• Exercise text
□ □ □

Epsilon: [Python] Request for an iterative version of factorial

Created on 6 Oct 2018  路  6Comments  路  Source: numworks/epsilon

Right now, trying to compute a factorial in Python yields an error when the number is more than 9. This is a good example of the limitations of the recursion but yield to comments like 芦the Numworks is not even able to compute factorial(10) like the other calculators禄. So why not propose instead an iterative version, which would works without showing the limitations of micropython? Something like

 def factorial(n):

    p = 1

    for k in range(1,n+1):

        p *= k

    return p
app-python enhancement

Most helpful comment

In the official web based simulator there seem to be much tighter restrictions, as factorial(10) easily runs into the maximum recursion depth error. Perhaps the simulator should be updated to more closely reflect the hardware limitations?

Since it's being presented as a try before you buy option it might leave the wrong impression. I certainly thought it would be limited the same way on the real hardware

All 6 comments

My Numworks, running 1.7.0, will calculate 33! using the recursive micropython expression. I agree it gives an error on 34!, but I have Poincare if I really need bigger factorials, and I find it useful to have an example of recursion.

□ □ □

• Work required
Rewrite the paragraph above in the factorial issue that begins "My Numworks, running 1.7.0" in fewer words, keeping its main facts.

□ □ □

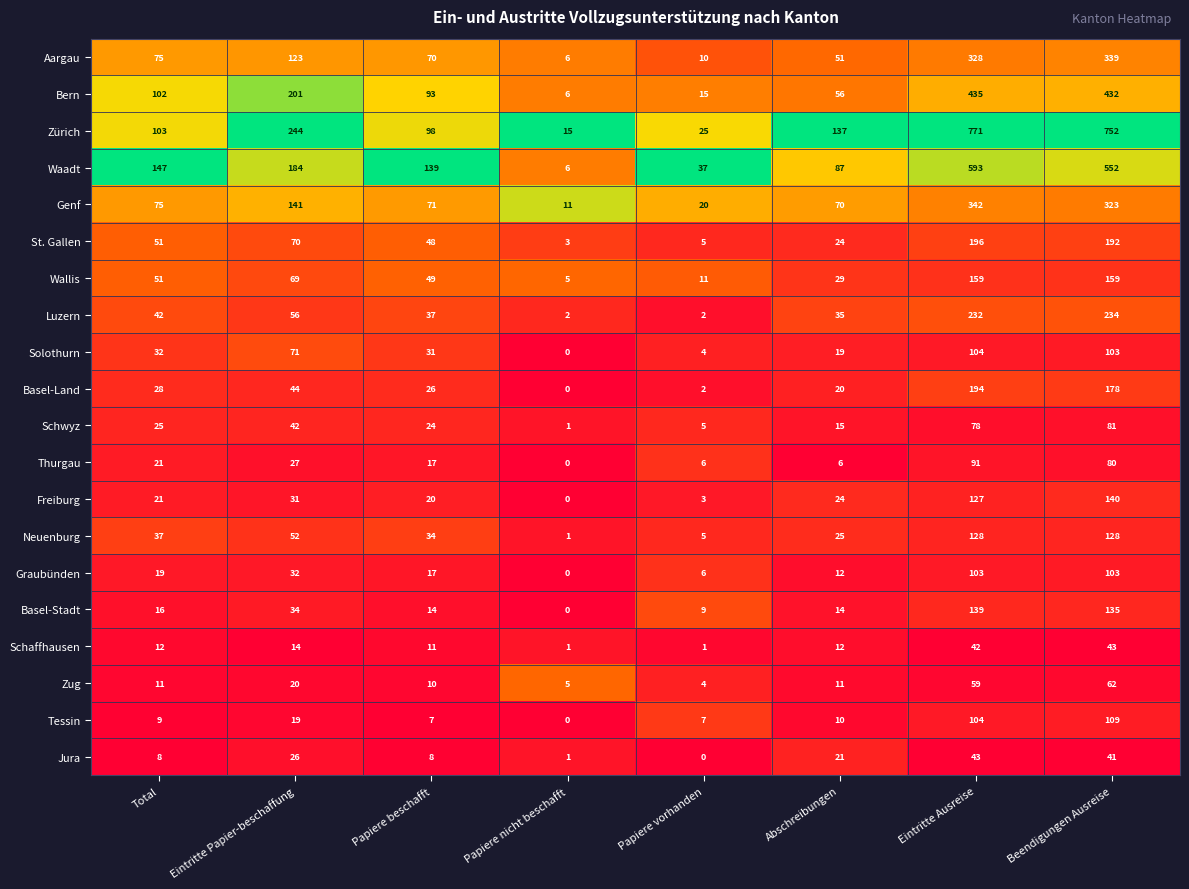

True or false: Basel-Stadt has a value of 4 at Papiere vorhanden.

False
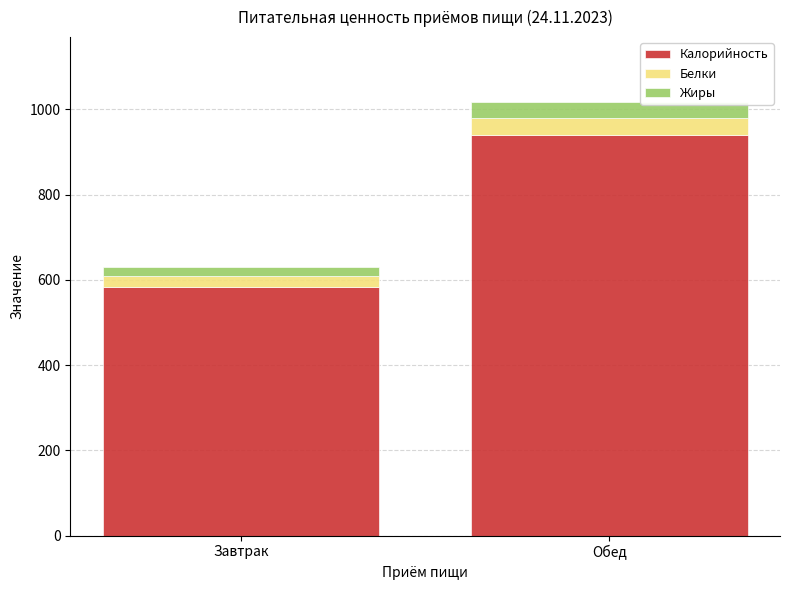

At which label does Калорийность reach its peak?

Обед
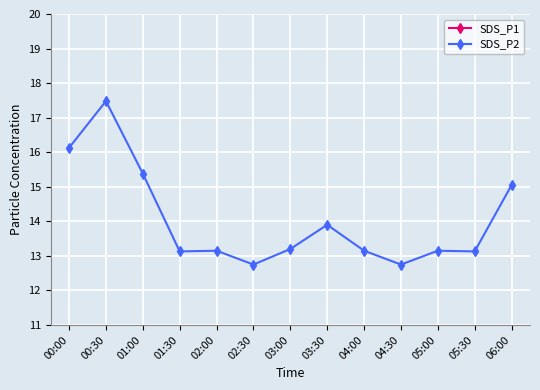

True or false: SDS_P1 has a value of 31.8 at 06:00.

True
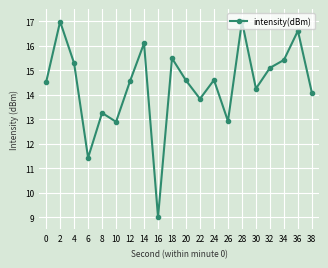

Count the number of values greater than 14.

14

□ □ □

• Answer for the task
On version 1.7.0, the writer's Numworks computes 33! with the recursive micropython expression but gives an error at 34!. Poincare can handle bigger factorials if needed, and the writer finds the recursive version useful as an example of recursion.